The idea is to identify people who may, in their existing research programs, be sitting on a potential new business and not know it — a new beneficial feed additive, for example, that could be added to a new or existing product and sold to livestock producers.

Similar processes already occur on campus, but not everyone thinks about going into business for himself, breaking ground on a production facility or marketing a new brand. As such, Chubb’s role is both that of a facilitator and provocateur.

“I’m an enthusiast for the creation of new enterprise, preferably from here, from this province, from the really smart people (at the U of S) that often end up sending their ideas away to somebody else in some other part of the world for commercialization,” said Chubb.

“We can do it here. We can totally do it here, but you need to agitate to think different sometimes.”

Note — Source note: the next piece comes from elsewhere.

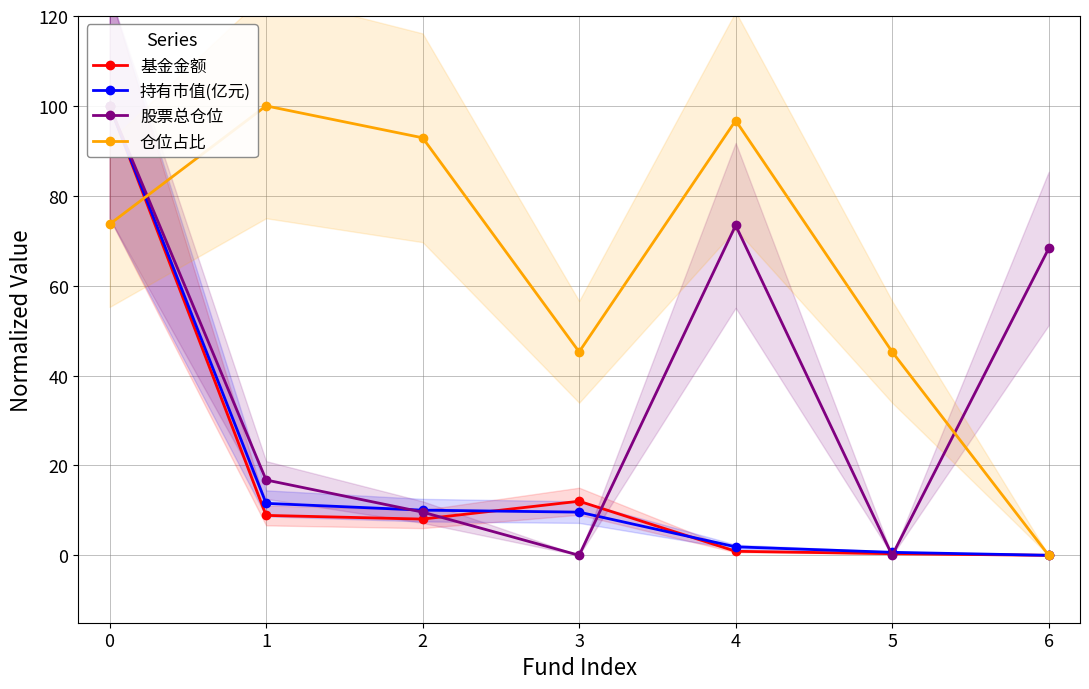

Does the chart have visible grid lines?

Yes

The U of S and the ILO, which works with patents and licences, have a strong history of commercializing research, bringing new products to producers and building bridges between academic and business communities.

Farmers will recognize the many seed varieties from the Crop Development Centre, while vaccines familiar to livestock producers can be traced back to laboratories on campus. This trail contributes to revenues that are among the highest in the country for university-licensed technologies.

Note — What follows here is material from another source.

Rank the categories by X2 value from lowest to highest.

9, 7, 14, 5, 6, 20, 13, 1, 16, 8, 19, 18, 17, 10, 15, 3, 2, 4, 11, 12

However, Chubb was brought onboard to encourage professors and researchers to pave the way themselves.

“Even the idea of protecting your technology by getting a patent is not very close to the heart of lots of professors,” said Baljit Singh, associate dean of research at the U of S’s Western College of Veterinary Medicine.

“They don’t even think about these things yet, and then to think about commercializing and starting an enterprise or a company or a business based on that technology, you’ve got to imagine that it’s still a few steps removed from their thinking.”

A model of success for researchers is the organization Chubb has helmed since 2011.

By the time Chubb became general manager of SCC, it had already been swallowed up by Koepon Holding, becoming a significant holding for the Dutch dairy giant that also owns Alberta-based genetics company Alta Genetics.

However, the company’s roots are in the work of Deborah Haines at the WCVM, who was researching the passive transmission of maternal antibodies from cow to calf 20 years ago.

The business was built from the knowledge that replacement colostrum with an improved immunoglobulin content, which helps prevent disease, could benefit cattle and producers.

Since then, the company’s portfolio has expanded to include human and companion animal products.

Today, the company buys hundreds of thousands of litres of frozen material a year from more than 1,400 farms in Canada, processing and packaging it as a dried powder at its Saskatoon facility.

This year, most of its products will be sold in Canada, the United States and Japan to the expected tune of $7 million in sales.

In 2012, the company received an exporter of the year nomination from the Saskatchewan Trade and Export Partnership.

From Saskatoon, Chubb keeps an eye on growing or potential markets in South America and Europe while navigating their corresponding regulatory hangups.

“In a way, we’re a Saskatchewan company, sure, but we’re actually part of the economics of lots of dairy farms across the country on the supply side,” he said. “Hopefully on the sale side too.”

Singh said Chubb is at the colleges for only a few hours a month, but there’s potential for more than just talk to emerge if others like Chubb join the program and it continues for several more years.

“I think about the sustainability of it. You could have 100 Mike Chubbs, and you should,” said Chubb.

“I think you should have partners that are kind of like free radicals floating around in this ecosphere of potential.”